**WORK ITEM**
Once the line containing "# 2024-08-20" is found in the entries below, reproduce it and every line after it, stopping at and including the line containing "- 答案是利用unicode中的Combining Marks"; reproduce nothing else, and keep each line exact.

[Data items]
· · ·

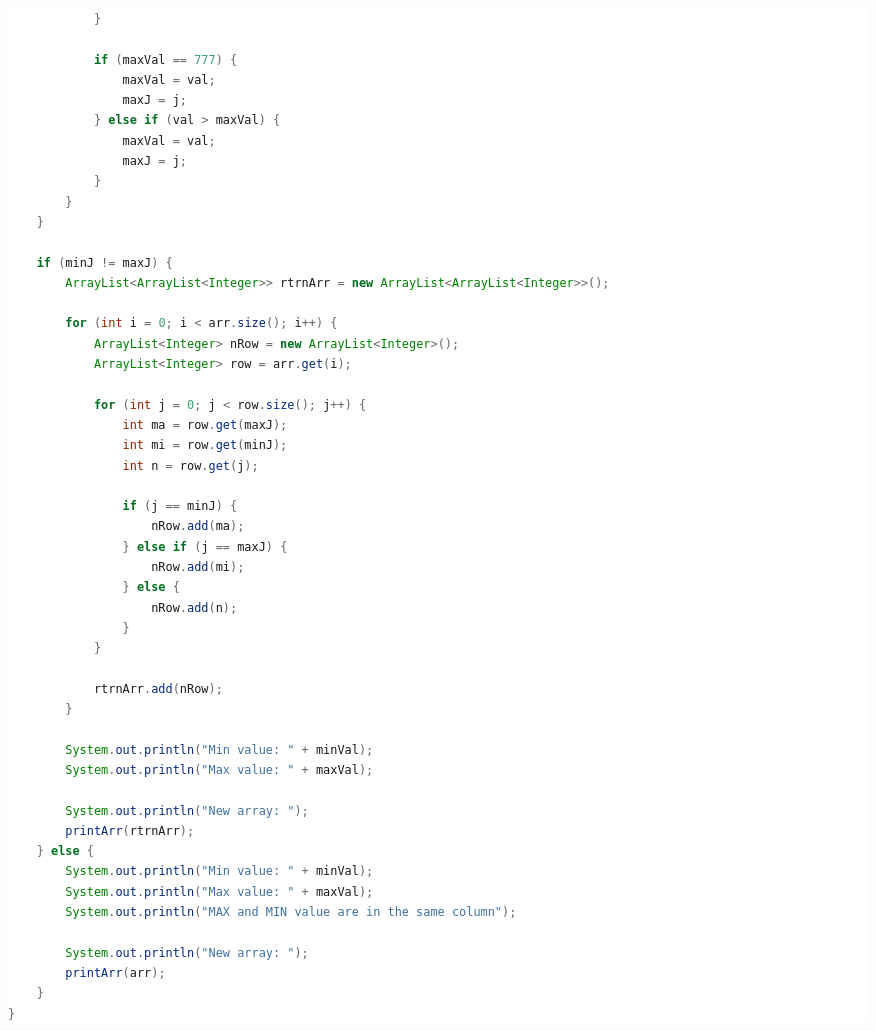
 ```java
            }

            if (maxVal == 777) {
                maxVal = val;
                maxJ = j;
            } else if (val > maxVal) {
                maxVal = val;
                maxJ = j;
            }
        }
    }

    if (minJ != maxJ) {
        ArrayList<ArrayList<Integer>> rtrnArr = new ArrayList<ArrayList<Integer>>();

        for (int i = 0; i < arr.size(); i++) {
            ArrayList<Integer> nRow = new ArrayList<Integer>();
            ArrayList<Integer> row = arr.get(i);

            for (int j = 0; j < row.size(); j++) {
                int ma = row.get(maxJ);
                int mi = row.get(minJ);
                int n = row.get(j);

                if (j == minJ) {
                    nRow.add(ma);
                } else if (j == maxJ) {
                    nRow.add(mi);
                } else {
                    nRow.add(n);
                }
            }

            rtrnArr.add(nRow);
        }

        System.out.println("Min value: " + minVal);
        System.out.println("Max value: " + maxVal);

        System.out.println("New array: ");
        printArr(rtrnArr);
    } else {
        System.out.println("Min value: " + minVal);
        System.out.println("Max value: " + maxVal);
        System.out.println("MAX and MIN value are in the same column");

        System.out.println("New array: ");
        printArr(arr);
    }
}
```
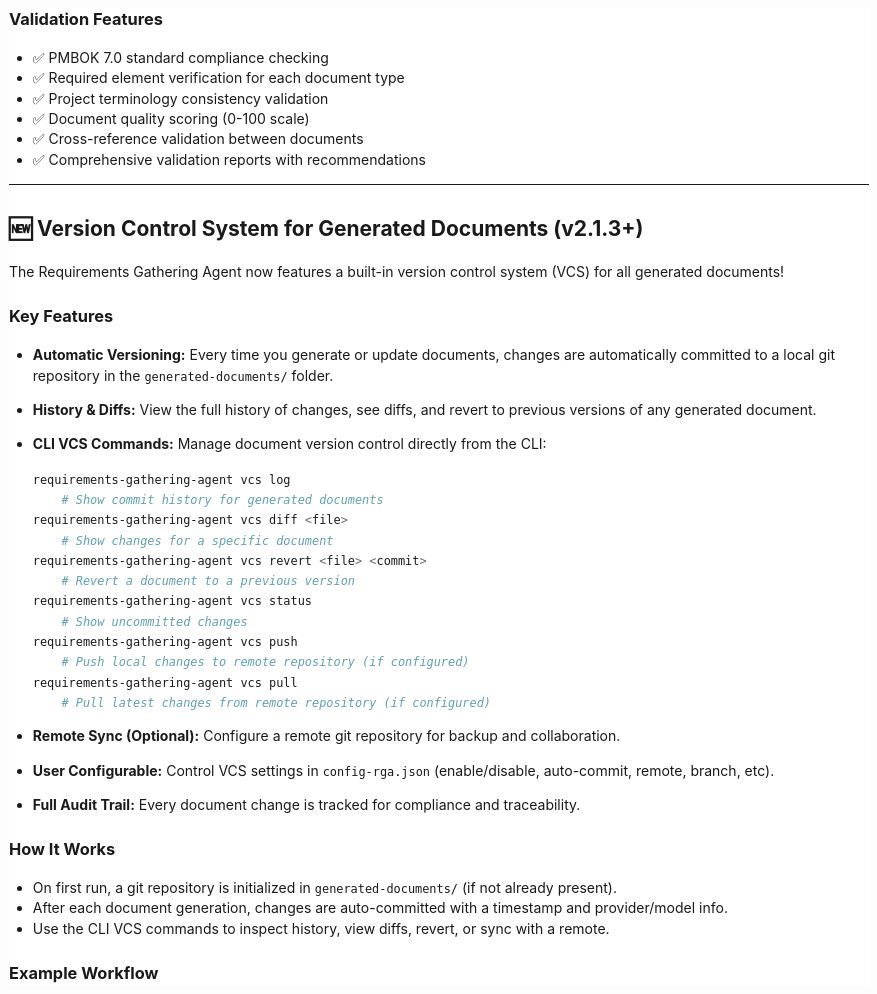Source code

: ### Validation Features
- ✅ PMBOK 7.0 standard compliance checking
- ✅ Required element verification for each document type
- ✅ Project terminology consistency validation
- ✅ Document quality scoring (0-100 scale)
- ✅ Cross-reference validation between documents
- ✅ Comprehensive validation reports with recommendations

---

## 🆕 Version Control System for Generated Documents (v2.1.3+)

The Requirements Gathering Agent now features a built-in version control system (VCS) for all generated documents!

### Key Features

- **Automatic Versioning:** Every time you generate or update documents, changes are automatically committed to a local git repository in the `generated-documents/` folder.
- **History & Diffs:** View the full history of changes, see diffs, and revert to previous versions of any generated document.
- **CLI VCS Commands:** Manage document version control directly from the CLI:

  ```bash
  requirements-gathering-agent vcs log
      # Show commit history for generated documents
  requirements-gathering-agent vcs diff <file>
      # Show changes for a specific document
  requirements-gathering-agent vcs revert <file> <commit>
      # Revert a document to a previous version
  requirements-gathering-agent vcs status
      # Show uncommitted changes
  requirements-gathering-agent vcs push
      # Push local changes to remote repository (if configured)
  requirements-gathering-agent vcs pull
      # Pull latest changes from remote repository (if configured)
  ```
- **Remote Sync (Optional):** Configure a remote git repository for backup and collaboration.
- **User Configurable:** Control VCS settings in `config-rga.json` (enable/disable, auto-commit, remote, branch, etc).
- **Full Audit Trail:** Every document change is tracked for compliance and traceability.

### How It Works

- On first run, a git repository is initialized in `generated-documents/` (if not already present).
- After each document generation, changes are auto-committed with a timestamp and provider/model info.
- Use the CLI VCS commands to inspect history, view diffs, revert, or sync with a remote.

### Example Workflow
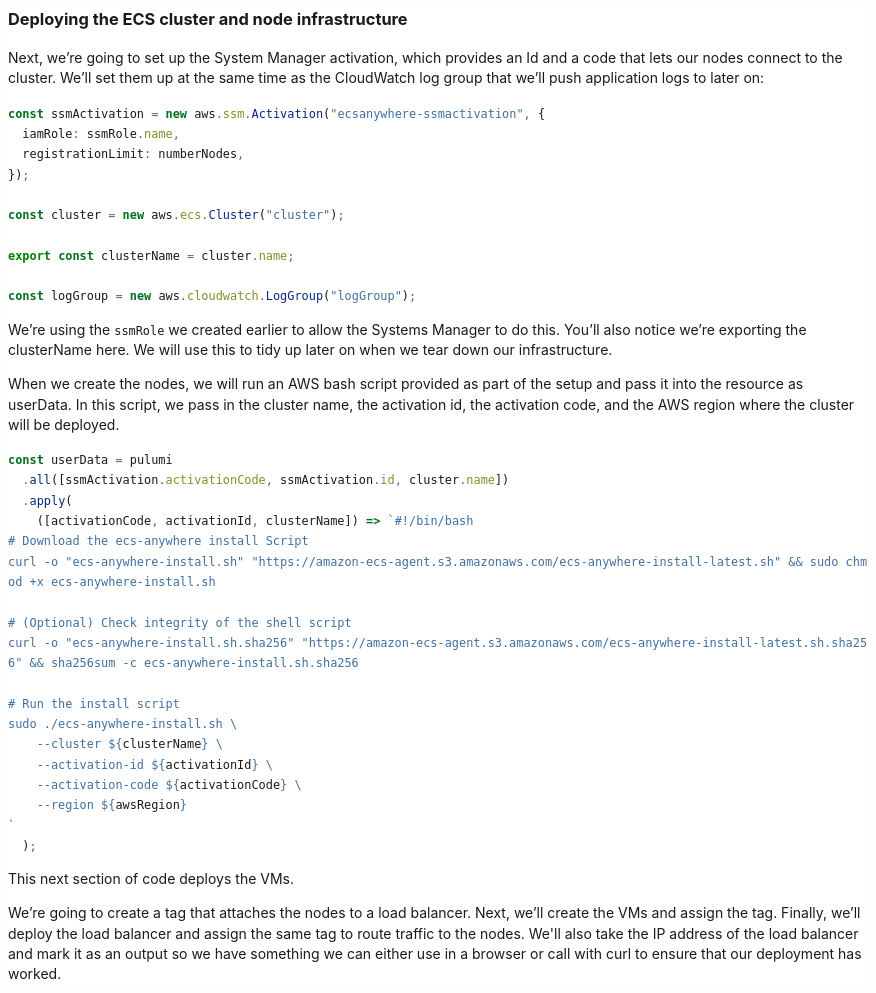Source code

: ### Deploying the ECS cluster and node infrastructure

Next, we’re going to set up the System Manager activation, which provides an Id and a code that lets our nodes connect to the cluster. We’ll set them up at the same time as the CloudWatch log group that we’ll push application logs to later on:

```typescript
const ssmActivation = new aws.ssm.Activation("ecsanywhere-ssmactivation", {
  iamRole: ssmRole.name,
  registrationLimit: numberNodes,
});

const cluster = new aws.ecs.Cluster("cluster");

export const clusterName = cluster.name;

const logGroup = new aws.cloudwatch.LogGroup("logGroup");
```

We’re using the `ssmRole` we created earlier to allow the Systems Manager to do this. You’ll also notice we’re exporting the clusterName here. We will use this to tidy up later on when we tear down our infrastructure.

When we create the nodes, we will run an AWS bash script provided as part of the setup and pass it into the resource as userData. In this script, we pass in the cluster name, the activation id, the activation code, and the AWS region where the cluster will be deployed.

```typescript
const userData = pulumi
  .all([ssmActivation.activationCode, ssmActivation.id, cluster.name])
  .apply(
    ([activationCode, activationId, clusterName]) => `#!/bin/bash
# Download the ecs-anywhere install Script
curl -o "ecs-anywhere-install.sh" "https://amazon-ecs-agent.s3.amazonaws.com/ecs-anywhere-install-latest.sh" && sudo chmod +x ecs-anywhere-install.sh

# (Optional) Check integrity of the shell script
curl -o "ecs-anywhere-install.sh.sha256" "https://amazon-ecs-agent.s3.amazonaws.com/ecs-anywhere-install-latest.sh.sha256" && sha256sum -c ecs-anywhere-install.sh.sha256

# Run the install script
sudo ./ecs-anywhere-install.sh \
    --cluster ${clusterName} \
    --activation-id ${activationId} \
    --activation-code ${activationCode} \
    --region ${awsRegion}
`
  );
```

This next section of code deploys the VMs.

We’re going to create a tag that attaches the nodes to a load balancer. Next, we’ll create the VMs and assign the tag. Finally, we’ll deploy the load balancer and assign the same tag to route traffic to the nodes. We'll also take the IP address of the load balancer and mark it as an output so we have something we can either use in a browser or call with curl to ensure that our deployment has worked.
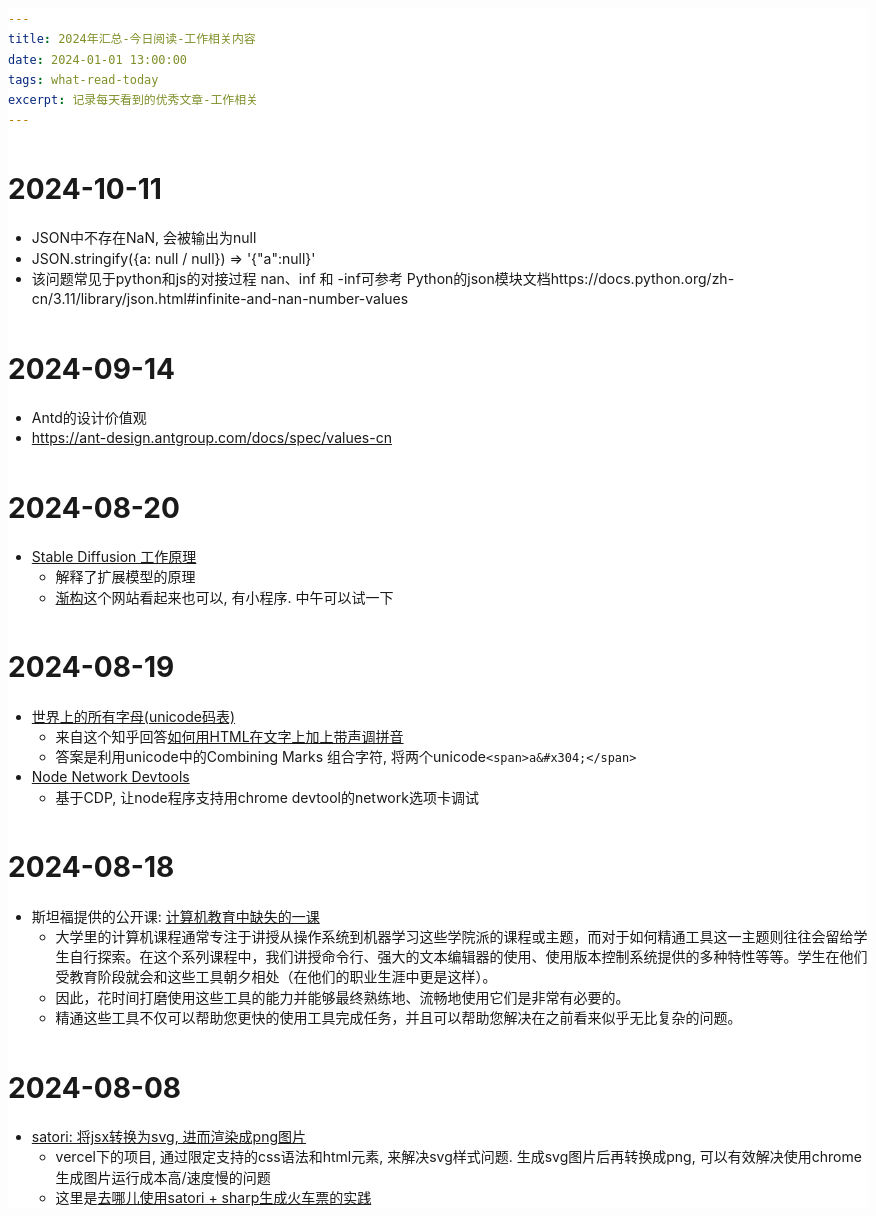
 ```yaml
---
title: 2024年汇总-今日阅读-工作相关内容
date: 2024-01-01 13:00:00
tags: what-read-today
excerpt: 记录每天看到的优秀文章-工作相关
---
```


# 2024-10-11
- JSON中不存在NaN, 会被输出为null
- JSON.stringify({a: null / null})  => '{"a":null}'
- 该问题常见于python和js的对接过程 nan、inf 和 -inf可参考  Python的json模块文档https://docs.python.org/zh-cn/3.11/library/json.html#infinite-and-nan-number-values

# 2024-09-14
- Antd的设计价值观
- https://ant-design.antgroup.com/docs/spec/values-cn


# 2024-08-20
- [Stable Diffusion 工作原理](https://www.modevol.com/episode/clfwjxyw92kql01mu7j6i8q6w)
  - 解释了扩展模型的原理
  - [渐构](https://www.modevol.com/episode/cla581698865t01me2wzr4lk1)这个网站看起来也可以, 有小程序. 中午可以试一下

# 2024-08-19
- [世界上的所有字母(unicode码表)](https://symbl.cc/en/unicode-table/#lisu)
  - 来自这个知乎回答[如何用HTML在文字上加上带声调拼音](https://www.zhihu.com/question/664293002/answer/3598571001)
  - 答案是利用unicode中的Combining Marks 组合字符, 将两个unicode`<span>a&#x304;</span>`
- [Node Network Devtools](https://github.com/GrinZero/node-network-devtools/blob/main/README-zh_CN.md)
  - 基于CDP, 让node程序支持用chrome devtool的network选项卡调试


# 2024-08-18
- 斯坦福提供的公开课: [计算机教育中缺失的一课](https://missing-semester-cn.github.io/)
  - 大学里的计算机课程通常专注于讲授从操作系统到机器学习这些学院派的课程或主题，而对于如何精通工具这一主题则往往会留给学生自行探索。在这个系列课程中，我们讲授命令行、强大的文本编辑器的使用、使用版本控制系统提供的多种特性等等。学生在他们受教育阶段就会和这些工具朝夕相处（在他们的职业生涯中更是这样）。
  - 因此，花时间打磨使用这些工具的能力并能够最终熟练地、流畅地使用它们是非常有必要的。
  - 精通这些工具不仅可以帮助您更快的使用工具完成任务，并且可以帮助您解决在之前看来似乎无比复杂的问题。

#  2024-08-08

- [satori: 将jsx转换为svg, 进而渲染成png图片](https://github.com/vercel/satori)
  - vercel下的项目, 通过限定支持的css语法和html元素, 来解决svg样式问题. 生成svg图片后再转换成png, 可以有效解决使用chrome生成图片运行成本高/速度慢的问题
  - 这里是[去哪儿使用satori + sharp生成火车票的实践](https://mp.weixin.qq.com/s/vp4v7e67rGbjNCPvjRD6Fw)
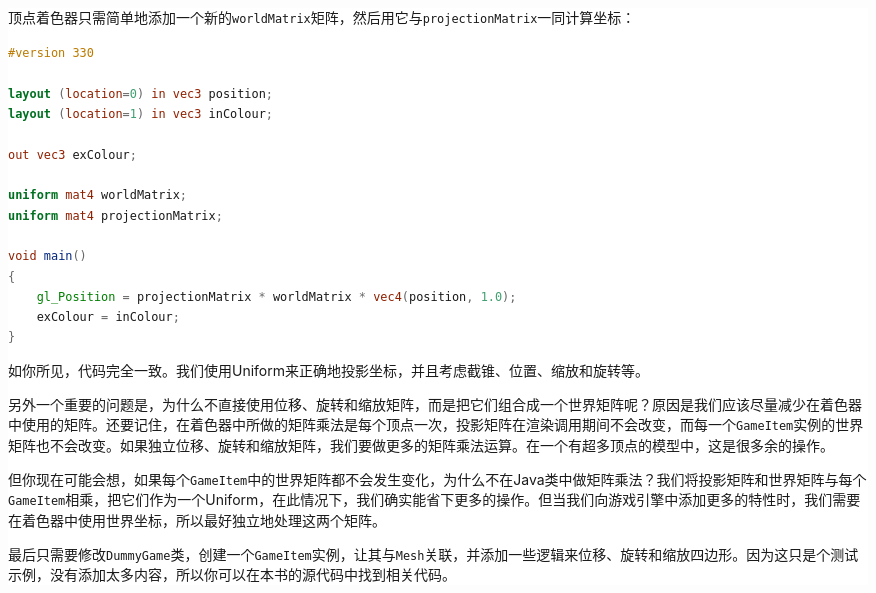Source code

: 顶点着色器只需简单地添加一个新的`worldMatrix`矩阵，然后用它与`projectionMatrix`一同计算坐标：

```glsl
#version 330

layout (location=0) in vec3 position;
layout (location=1) in vec3 inColour;

out vec3 exColour;

uniform mat4 worldMatrix;
uniform mat4 projectionMatrix;

void main()
{
    gl_Position = projectionMatrix * worldMatrix * vec4(position, 1.0);
    exColour = inColour;
}
```

如你所见，代码完全一致。我们使用Uniform来正确地投影坐标，并且考虑截锥、位置、缩放和旋转等。

另外一个重要的问题是，为什么不直接使用位移、旋转和缩放矩阵，而是把它们组合成一个世界矩阵呢？原因是我们应该尽量减少在着色器中使用的矩阵。还要记住，在着色器中所做的矩阵乘法是每个顶点一次，投影矩阵在渲染调用期间不会改变，而每一个`GameItem`实例的世界矩阵也不会改变。如果独立位移、旋转和缩放矩阵，我们要做更多的矩阵乘法运算。在一个有超多顶点的模型中，这是很多余的操作。

但你现在可能会想，如果每个`GameItem`中的世界矩阵都不会发生变化，为什么不在Java类中做矩阵乘法？我们将投影矩阵和世界矩阵与每个`GameItem`相乘，把它们作为一个Uniform，在此情况下，我们确实能省下更多的操作。但当我们向游戏引擎中添加更多的特性时，我们需要在着色器中使用世界坐标，所以最好独立地处理这两个矩阵。

最后只需要修改`DummyGame`类，创建一个`GameItem`实例，让其与`Mesh`关联，并添加一些逻辑来位移、旋转和缩放四边形。因为这只是个测试示例，没有添加太多内容，所以你可以在本书的源代码中找到相关代码。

· · ·

**RESULT OF THIS TASK**
# 2024-08-20
- [Stable Diffusion 工作原理](https://www.modevol.com/episode/clfwjxyw92kql01mu7j6i8q6w)
  - 解释了扩展模型的原理
  - [渐构](https://www.modevol.com/episode/cla581698865t01me2wzr4lk1)这个网站看起来也可以, 有小程序. 中午可以试一下

# 2024-08-19
- [世界上的所有字母(unicode码表)](https://symbl.cc/en/unicode-table/#lisu)
  - 来自这个知乎回答[如何用HTML在文字上加上带声调拼音](https://www.zhihu.com/question/664293002/answer/3598571001)
  - 答案是利用unicode中的Combining Marks 组合字符, 将两个unicode`<span>a&#x304;</span>`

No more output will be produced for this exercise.